相変わらずボスはこちらに見向きもせずに黙々と肉を食べている。

私は全員にクッキーの入った袋を渡していく。

ボスにも渡そうと近づいていった。

「あの……ボスもよかったらコレ……」

私が戸惑いながらも差し出すとボスは一旦食べるのをやめ、目線は肉にいったままボソリと言った。

「……そのへんにおいとけ」

私はボスの食器の隣あたりにそっと袋を置いて、自席へと戻っていった。

……隊長がいないのが残念だなぁ。

せっかく剣の形したクッキー作ったのにな。

本当は鮫の形作りたかったけど無理だった。

目線を感じ、顔を上げると何故かみんながこちらを見ていた。

「……あの」

私が何か言おうとすると。

「柚、どうした?なんかしょげてたぜ」

「なにか悩みがあるなら言ってね〜」

隊長にクッキー渡せなかったってこと考えてたからかもしれない。

「あ、いや。隊長にクッキー渡せなかったなって……」

私がそう言うと、みんな一斉に吹き出した。

……?どうしたんだろ…………?



ご飯を食べ終わったあと、自室に戻る途中、先輩を見かけた。

「…………先輩っ!!」

私がそう笑顔で叫ぶと、先輩はチラッとこっちをみて言った。

「その服とてつもなく似合ってませんね、なんか目障りです」

いつもの先輩と何か違う気がした。

違和感を覚えた。

だけどその違和感より大きかったのは、低く冷たい先輩の言葉。

さっきクッキーを受け取ってくれただけで気持ちが浮かれていたから、余計重くのしかかってきた。

何故だか、涙が溢れてきた。

「あれ……、おかしいな。いつものことなのに」

あはは、と私がぎこちなく笑うと。

「目障りですから、もう視界に入ってこないでくださいー」

「っ…………」

私は走った、必死に。

途中で王子が何か叫んでいたようだが、きこえなかった。

アジトを出ようとした直前

突然体の自由がきかなくなった。

「……ふふ、こっちよ」

「………………はい、レグラ様。」

……この感覚。

マ イ ン ド コ ン ト ロ ー ル ?

駄目だ。段々意識が遠のいていく。

私は完全に自分の意識を手放した。

*コントロールされた柚葉視点

「今日からここがあなたの家よ」

レグラ様につれてこられたのは、とてもとても大きいアジトだった。

そのままレグラ様についていくと、1人の男の人がいた。

「よくやった、苦労かけさせたな、レグラ」

「いいの、自分のためにもなるんだから」

「あのフランと言う男か」

「えぇ、あの方の幻術はとても素晴らしいわ。
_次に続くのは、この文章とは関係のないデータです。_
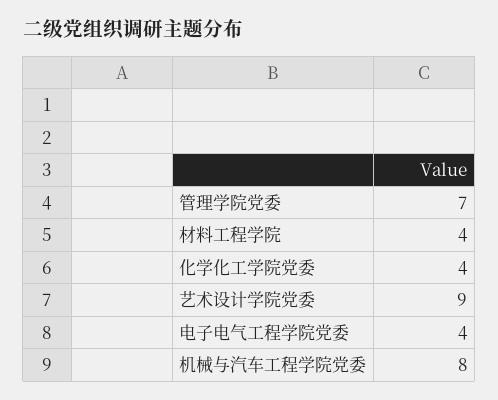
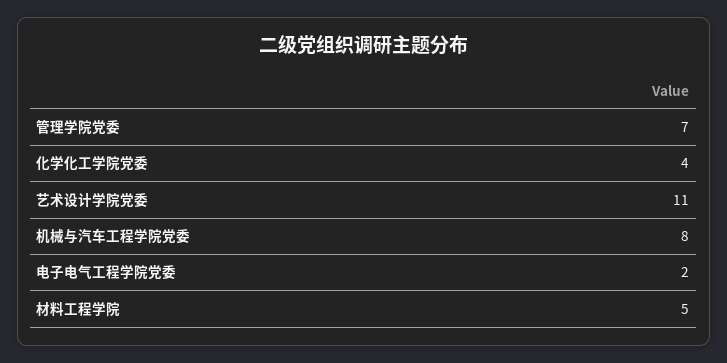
  {
    "管理学院党委": 7,
-   "材料工程学院": 4,
+   "材料工程学院": 5,
    "化学化工学院党委": 4,
-   "艺术设计学院党委": 9,
+   "艺术设计学院党委": 11,
-   "电子电气工程学院党委": 4,
+   "电子电气工程学院党委": 2,
    "机械与汽车工程学院党委": 8
  }

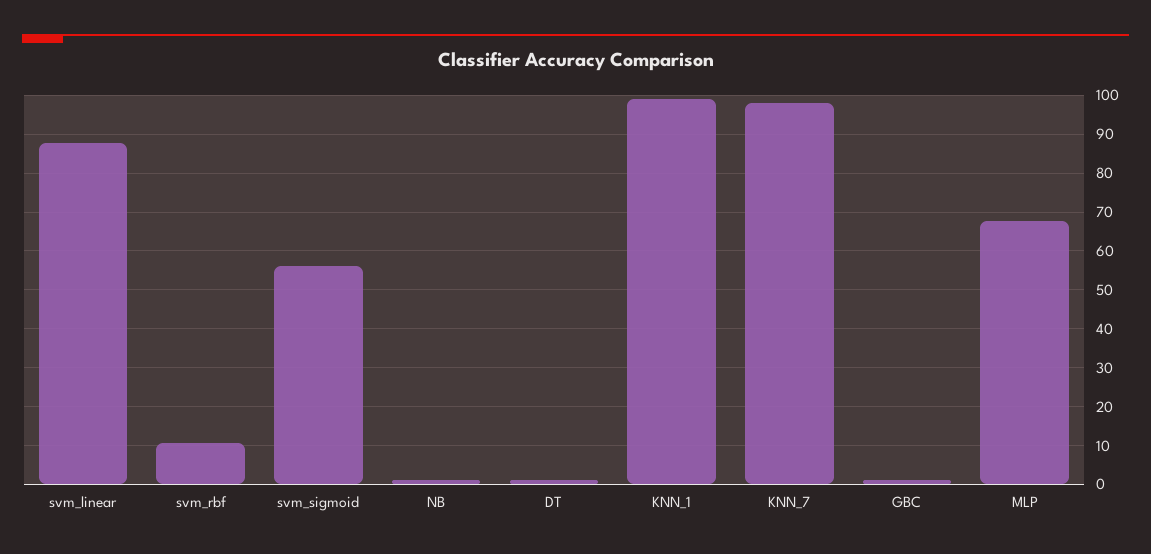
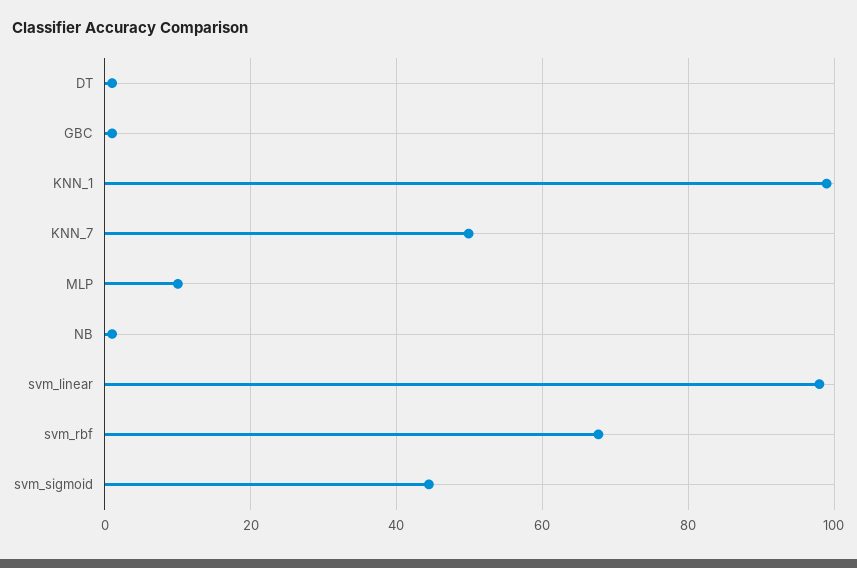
  {
-   "svm_linear": 88,
+   "svm_linear": 98,
-   "svm_rbf": 10,
+   "svm_rbf": 68,
-   "svm_sigmoid": 56,
+   "svm_sigmoid": 44,
    "NB": 2,
    "DT": 2,
    "KNN_1": 98,
-   "KNN_7": 98,
+   "KNN_7": 50,
    "GBC": 2,
-   "MLP": 68
+   "MLP": 10
  }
顔も私好みなの」

……フラン?どこかできいたことのある名前。

だけどわからない。

「柚葉、君は明日で俺の永遠のパートナーになるんだ」
男の人は優しく笑いかけてきた。

「はい、レグノイス様」

「いい子だ」

*フラン目線

いきなりベル先輩が走って来た。

相当急いでいたのか、息をきらせている。

「どうしたんですかー?そんなに急いで」

「どーしたもこーしたもねーよ!柚が!!」

は?柚ぽん?

「……柚ぽんがどうしたんですかー?」

「さっき泣きながら走ってて、急いで追いかけたんだけどアジトの入り口付近で変な女と一緒に……」

変な女って……

「マイコンされてるっぽかった」

先輩は唇を噛みしめ俯いた。

「クソッ、俺が途中で見失わなければ……」

「……落ち着いてくださいー、ミーは一旦部屋に戻ります」

「なんでお前はそんなに落ち着いてられんだよ!柚が心配じゃねえのか!?」

心配ですよ。

はらわた煮えくり返ってますよ。

ミーは先輩の言葉をスルーして、部屋に戻った。

戻る途中も、先輩はずっと話かけてきた。

「おいフラン!お前は柚が大事じゃないのか!?」

なんと部屋の中にまでずかずかと入ってきた。

「お前がそんなんなら、本気で柚をとりにかかるぞ」

その言葉と机の上に置いてあった紙を見て、ミーの怒りはついに頂点に達した。